> [TASK INSTRUCTIONS]
A - In the machine translation paper, give the stretch from "encoder-decoder mechanism, long" through "language barrier [2-4]." again, but swap "barrier" for "gap".
B - According to the machine translation paper, why did the authors build their translation system on a Recurrent Neural Network? Answer in one to three sentences.

** READING PASSAGE follows **

Kannada to English Machine Translation Using Deep Neural Network

Kannada to English Machine Translation Using Deep Neural Network

Pushpalatha Kadavigere Nagaraj* Kshamitha Shobha Ravikumar Mydugolam Sreenivas Kasyap Medhini Hullumakki Srinivas Murthy Jithin Paul

Department of Electronics & Communication, Dayananda Sagar College of Engineering, Bengaluru 560078, Karnataka, India

Corresponding Author Email: 
pushpalatha-ece@dayanandasagar.edu
Page: 
123-127
|
DOI: 
https://doi.org/10.18280/isi.260113
Received: 
9 August 2020
|
Revised: 
31 October 2020
|
Accepted: 
15 November 2020
|
Available online: 
28 February 2021
| Citation

© 2021 IIETA. This article is published by IIETA and is licensed under the CC BY 4.0 license (http://creativecommons.org/licenses/by/4.0/).

OPEN ACCESS

Abstract: 

In this paper, we focus on the unidirectional translation of Kannada text to English text using Neural Machine Translation (NMT). From studies, we found that using Recurrent Neural Network (RNN) has been the most efficient way to perform machine translation. In this process we have used Sequence to Sequence (Seq2Seq) modelled dataset with the help of Encoder-Decoder Mechanism considering Long Short Term Memory (LSTM) as RNN unit. We have compared our result concerning to Statistical Machine Translation (SMT) and obtained a better Bi-Lingual Evaluation Study (BLEU) value, with an accuracy of 86.32%.

Keywords: 

encoder-decoder mechanism, long short term memory, natural language processing, sequence to sequence model

1. Introduction

Natural Language Processing (NLP) provides machines with the ability to understand and deduce human languages from their interpretation and acts as a connection between human language and data science [1]. Neural Machine Translation (NMT) is a machine translation technique that uses a wide range of neural networks to predict the probability of a series of words in a single integrated pattern that forms a complete sentence to reduce the language barrier [2-4].

** End of READING PASSAGE **
** DATA PROVIDED follows **

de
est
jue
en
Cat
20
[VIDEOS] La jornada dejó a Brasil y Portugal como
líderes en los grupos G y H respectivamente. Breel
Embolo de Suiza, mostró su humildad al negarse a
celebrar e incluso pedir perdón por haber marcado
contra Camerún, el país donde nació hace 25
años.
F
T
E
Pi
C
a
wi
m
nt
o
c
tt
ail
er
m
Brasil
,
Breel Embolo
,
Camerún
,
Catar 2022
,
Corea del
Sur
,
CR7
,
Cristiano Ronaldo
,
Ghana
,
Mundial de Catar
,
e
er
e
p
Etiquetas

** End of DATA PROVIDED **

> [ANSWERS GIVEN]
A -
encoder-decoder mechanism, long short term memory, natural language processing, sequence to sequence model

1. Introduction

Natural Language Processing (NLP) provides machines with the ability to understand and deduce human languages from their interpretation and acts as a connection between human language and data science [1]. Neural Machine Translation (NMT) is a machine translation technique that uses a wide range of neural networks to predict the probability of a series of words in a single integrated pattern that forms a complete sentence to reduce the language gap [2-4].

B - The authors chose a Recurrent Neural Network because studies showed it to be the most efficient way to perform machine translation.